A two-day conference, entitled ‘Classical Arabic Philosophy: Sources and Reception’, was held on 29-30 April, 2004 at the Warburg Institute, London. The Institute of Ismaili Studies was one of the co-sponsors of this Conference which provided an opportunity for both younger and established scholars to share current research and scholarship in the growing field of Arabic philosophy.

Recent scholarship has yielded an increasing appreciation for the nature and breadth of sources that influenced philosophers working in Arabic during the ‘classical’ period, a phase commonly agreed as lasting from the 3rd/9th to the 6th/12th centuries. This fertile period for philosophical thought saw the emergence of scholars such as al-Kindi (d. 873), al-Farabi (d. 950), Ibn Sina (d. 1037), al-Ghazali (d. 1111) and Ibn Rushd (d. 1198), amongst a field of lesser known intellectuals. Many Ismaili philosophical writings were also produced during this period, including those by al-Sijistani (fl. 971), al-Kirmani (d. 1020) and Nasir Khusraw (d. 1060).

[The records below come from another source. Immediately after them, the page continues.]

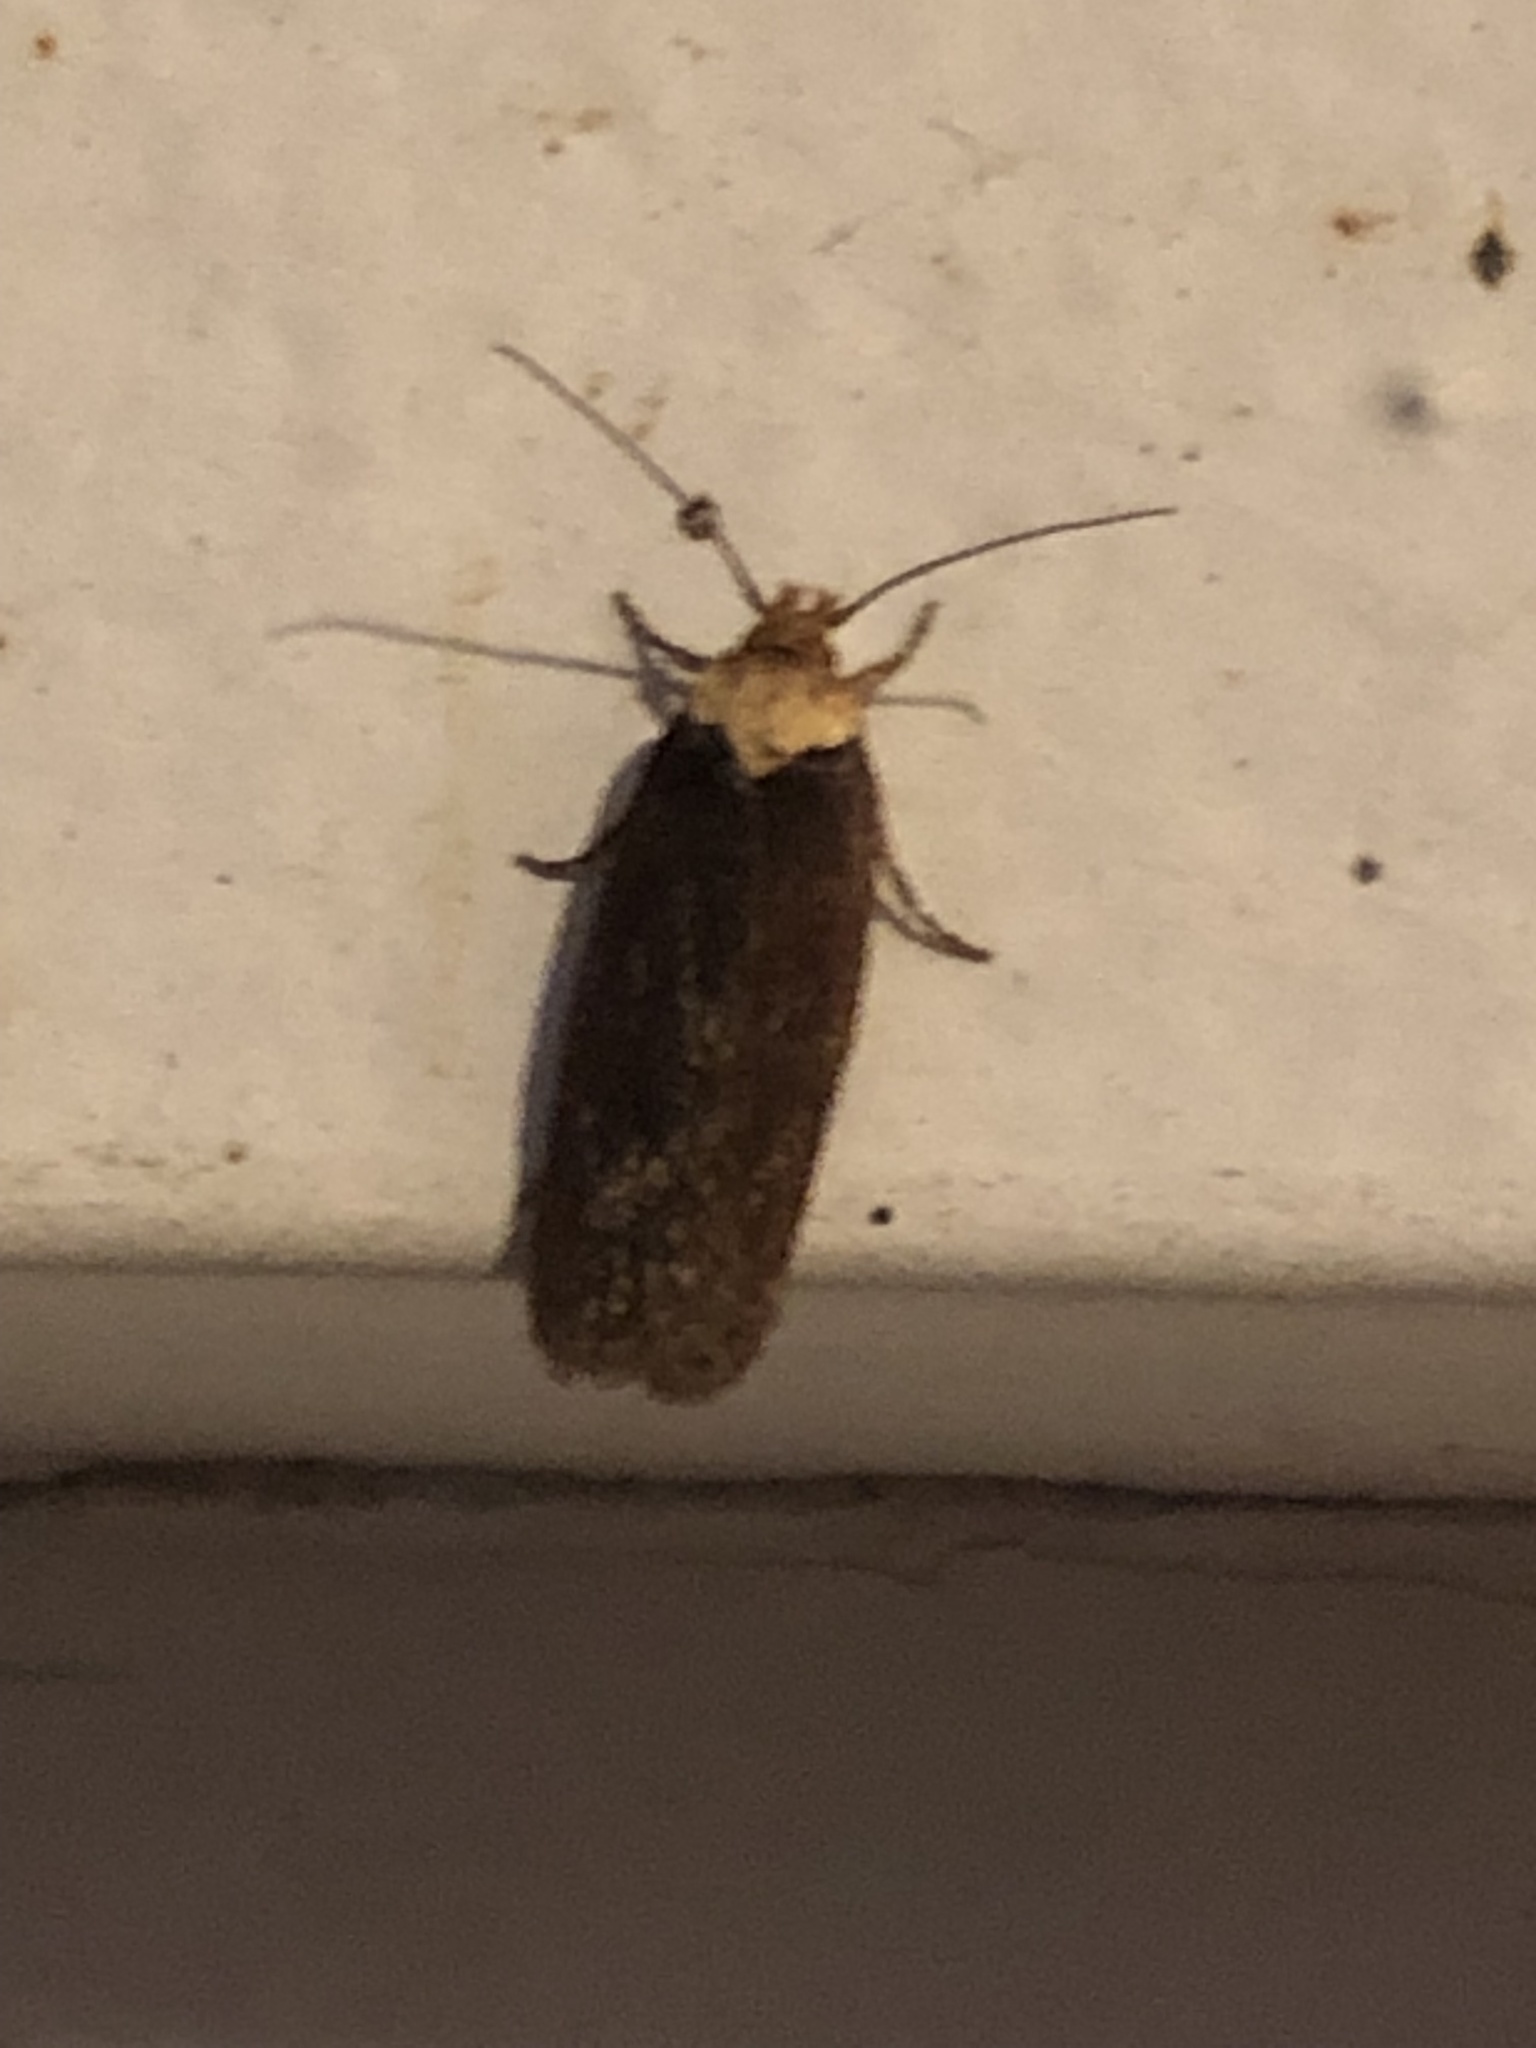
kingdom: Animalia
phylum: Arthropoda
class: Insecta
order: Lepidoptera
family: Depressariidae
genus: Depressaria
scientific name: Depressaria depressana
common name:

The Conference aimed to extend the understanding of the origins and repercussions of philosophy in the classical period, including examinations of the philosophy’s reception in Europe. Toby Mayer and Sajjad Rizvi presented papers on behalf of the IIS and their respective institutions. Proceedings of the Conference are expected to be published in 2005.

‘Classical Arabic Philosophy: Sources and Reception’ was sponsored by the British Academy, the Mind Association, the Warburg Institute, King’s College London, the British Society for the Philosophy of Science, The Institute of Ismaili Studies, the King’s College London Department of Philosophy and the Classical Association.